The irony of Marilyn’s American Dream was achieving mythology status in our culture without the monetary intensity we might associate with such level of fame. More importantly, building her fame included owning her story of how she had endured poverty and economic hardship early in her life and sharing that with the public. The American public embraced her for it because it is an all too familiar narrative in this country unfortunately. Her first husband, Jim, notes how he lived in a tent with his family during the Great Depression and was never ashamed of this. This kind of poverty was all too normal. The American Dream largely includes arising from economic hardship and helping others.

I am a proud American. I believe in the various merits of the American Dream. I believe I have the opportunity to pay it forward because of the opportunities I have received and the hard work I have put forth to grow in my career and achieving an education. I seek to continue my own American Dream. I do believe part of this foundation is a strong support system. This system is one that we can all work on creating for ourselves when we pursue our dreams. I also believe that abundance must be shared. Greed is sometimes associated with the color green, and it’s important to remember that sharing is caring and generosity comes in many forms.
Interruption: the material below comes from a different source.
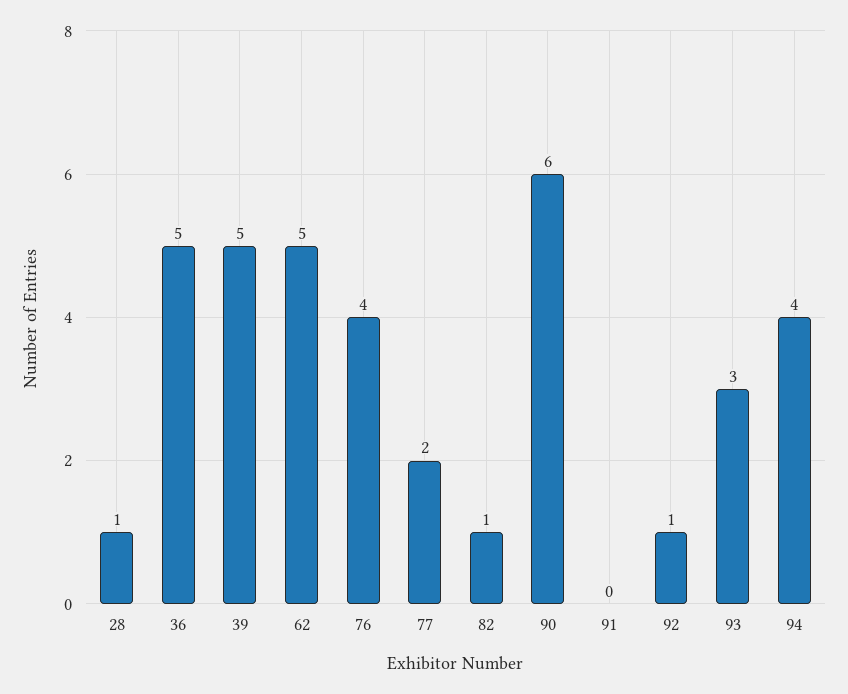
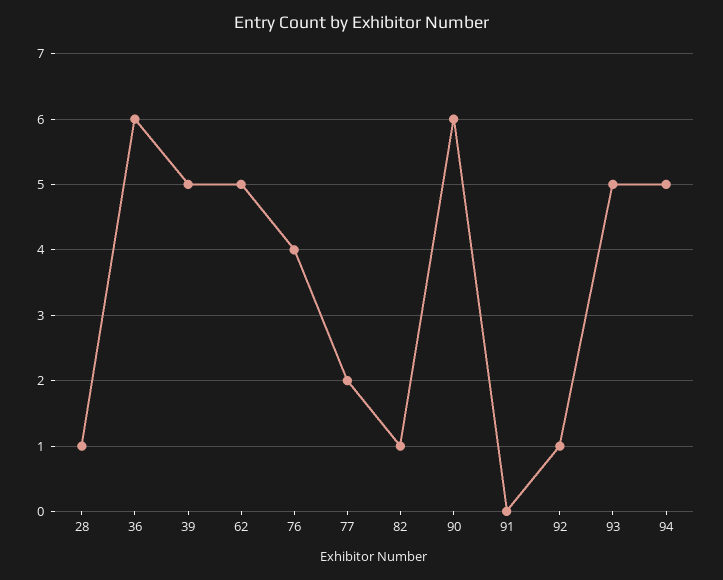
36: 5 -> 6
93: 3 -> 5
94: 4 -> 5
Green also is associated with life itself; connecting green to nature is more important for me than it is to monetary value. If generosity is not in a monetary form, it can come in the form of kindness and sincerity for your neighbor – maintaining a general attitude of generosity leads to abundance of all kinds, I believe. In my opinion, the true nature of all our spirits contains love and love can be shared all around in a multitude of ways! Looking toward one another for love, hope, and support is deeply human – to see and be seen for how we experience the trials we experience in this life and for regarding one another with respect because of it. As this country faces economic hardship, the losses that have been brought on by a global pandemic, and the current and future climate challenges we all face, we must believe in our own vitality and the power of humanity for it.

Taken at his studio on 480 Lexington he shared with Marty Baumen, Milton Greene photographs Marilyn Monroe sitting on a stool in a black skirt and green vest. Some cut out flowers sprinkle the back wall creating a simple background.